--- START ---

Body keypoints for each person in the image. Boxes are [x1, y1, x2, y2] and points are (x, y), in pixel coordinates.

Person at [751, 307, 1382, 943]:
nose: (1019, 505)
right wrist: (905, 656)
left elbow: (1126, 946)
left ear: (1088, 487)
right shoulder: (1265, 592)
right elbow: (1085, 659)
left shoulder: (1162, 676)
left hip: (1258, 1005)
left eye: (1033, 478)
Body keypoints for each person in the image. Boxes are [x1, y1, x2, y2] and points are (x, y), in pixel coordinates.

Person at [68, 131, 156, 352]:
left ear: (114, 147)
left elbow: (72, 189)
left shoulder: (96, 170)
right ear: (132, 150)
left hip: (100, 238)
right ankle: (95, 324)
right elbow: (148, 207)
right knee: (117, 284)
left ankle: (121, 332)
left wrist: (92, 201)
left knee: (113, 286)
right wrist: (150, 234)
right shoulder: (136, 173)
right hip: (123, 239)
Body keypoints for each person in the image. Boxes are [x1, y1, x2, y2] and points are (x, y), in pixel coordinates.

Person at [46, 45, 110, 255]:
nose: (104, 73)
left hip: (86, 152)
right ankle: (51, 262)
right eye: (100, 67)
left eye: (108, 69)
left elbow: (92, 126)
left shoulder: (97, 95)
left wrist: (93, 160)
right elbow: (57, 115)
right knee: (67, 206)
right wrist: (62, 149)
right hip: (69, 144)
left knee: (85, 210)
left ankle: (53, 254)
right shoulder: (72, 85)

--- END ---
--- START ---

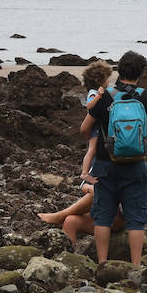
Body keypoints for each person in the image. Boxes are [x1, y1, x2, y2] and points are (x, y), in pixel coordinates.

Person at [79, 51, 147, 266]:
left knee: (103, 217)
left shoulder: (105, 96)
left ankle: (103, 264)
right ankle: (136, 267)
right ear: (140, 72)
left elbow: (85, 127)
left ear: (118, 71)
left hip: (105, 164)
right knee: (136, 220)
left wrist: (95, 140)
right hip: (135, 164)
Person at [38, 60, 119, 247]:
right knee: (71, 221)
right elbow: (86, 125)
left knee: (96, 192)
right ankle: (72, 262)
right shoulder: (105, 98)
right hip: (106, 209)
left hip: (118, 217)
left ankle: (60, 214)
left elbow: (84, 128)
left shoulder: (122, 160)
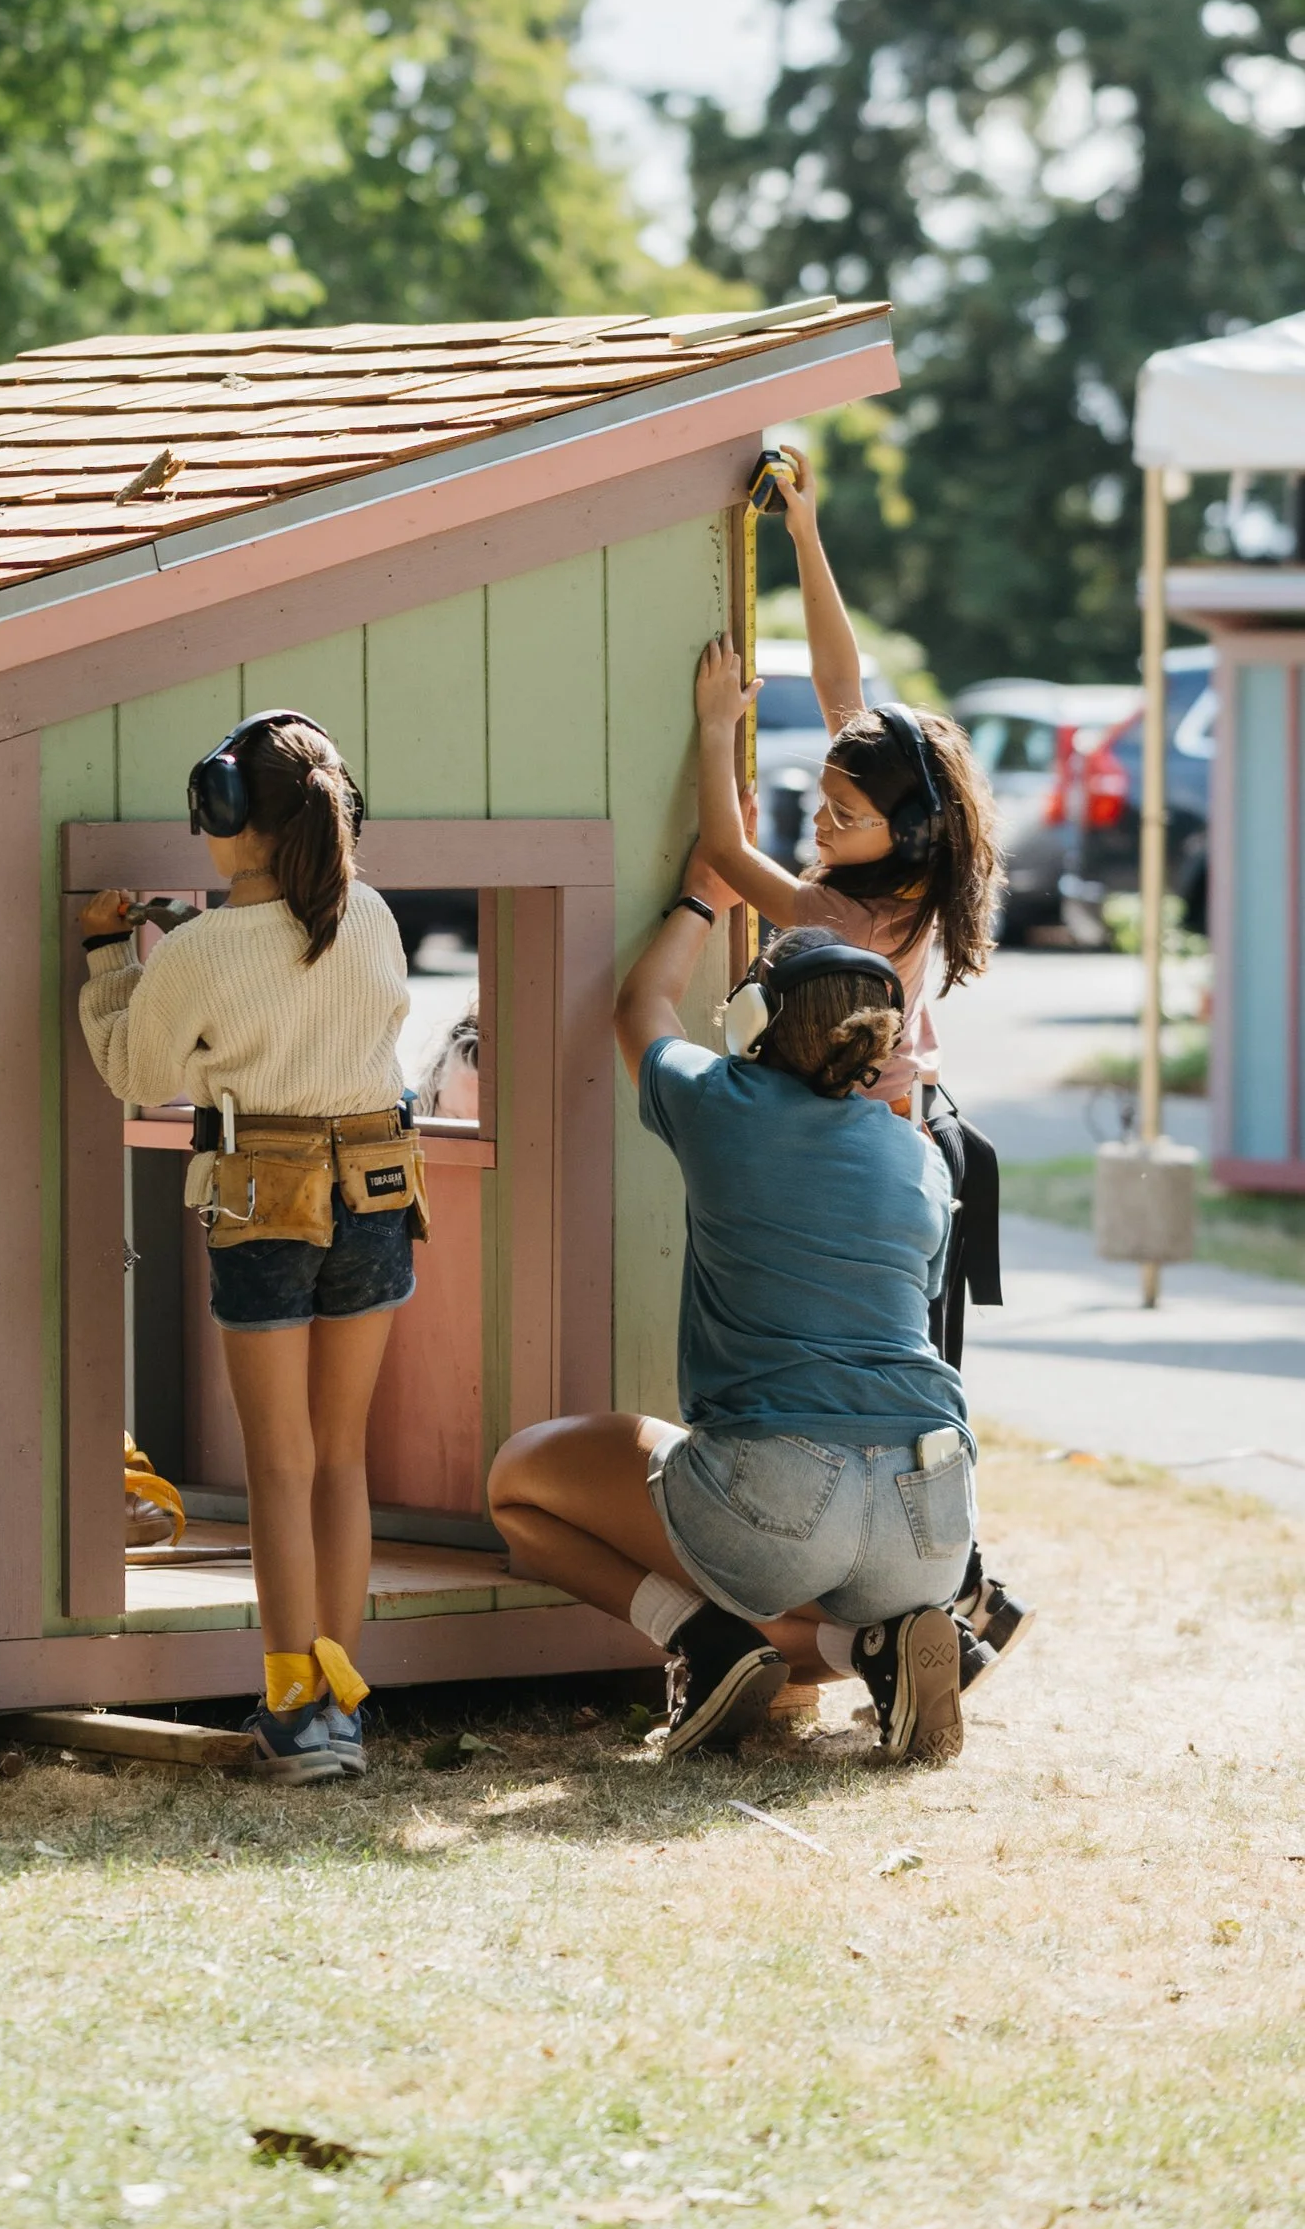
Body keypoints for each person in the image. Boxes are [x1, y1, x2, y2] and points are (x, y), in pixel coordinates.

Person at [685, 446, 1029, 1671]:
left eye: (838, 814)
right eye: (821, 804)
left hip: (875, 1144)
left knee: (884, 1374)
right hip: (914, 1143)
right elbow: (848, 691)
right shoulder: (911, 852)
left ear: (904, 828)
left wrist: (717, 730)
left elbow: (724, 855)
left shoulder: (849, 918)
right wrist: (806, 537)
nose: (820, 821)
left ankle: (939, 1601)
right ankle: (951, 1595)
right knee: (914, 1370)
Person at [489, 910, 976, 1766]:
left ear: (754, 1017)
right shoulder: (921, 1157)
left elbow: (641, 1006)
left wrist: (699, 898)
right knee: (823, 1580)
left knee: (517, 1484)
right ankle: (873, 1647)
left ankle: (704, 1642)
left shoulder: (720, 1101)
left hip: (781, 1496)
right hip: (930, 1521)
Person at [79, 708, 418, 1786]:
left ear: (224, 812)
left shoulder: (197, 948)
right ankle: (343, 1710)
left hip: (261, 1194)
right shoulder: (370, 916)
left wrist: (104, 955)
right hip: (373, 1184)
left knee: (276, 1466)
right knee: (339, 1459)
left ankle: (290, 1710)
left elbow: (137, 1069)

--- END ---

About this task – In the listing above, find the line with "right wrist: (62, 149)" and the line with "right shoulder: (72, 85)"; output exactly those lines and all lines between them.

Solution to this problem –
right wrist: (62, 149)
right hip: (69, 144)
left knee: (85, 210)
left ankle: (53, 254)
right shoulder: (72, 85)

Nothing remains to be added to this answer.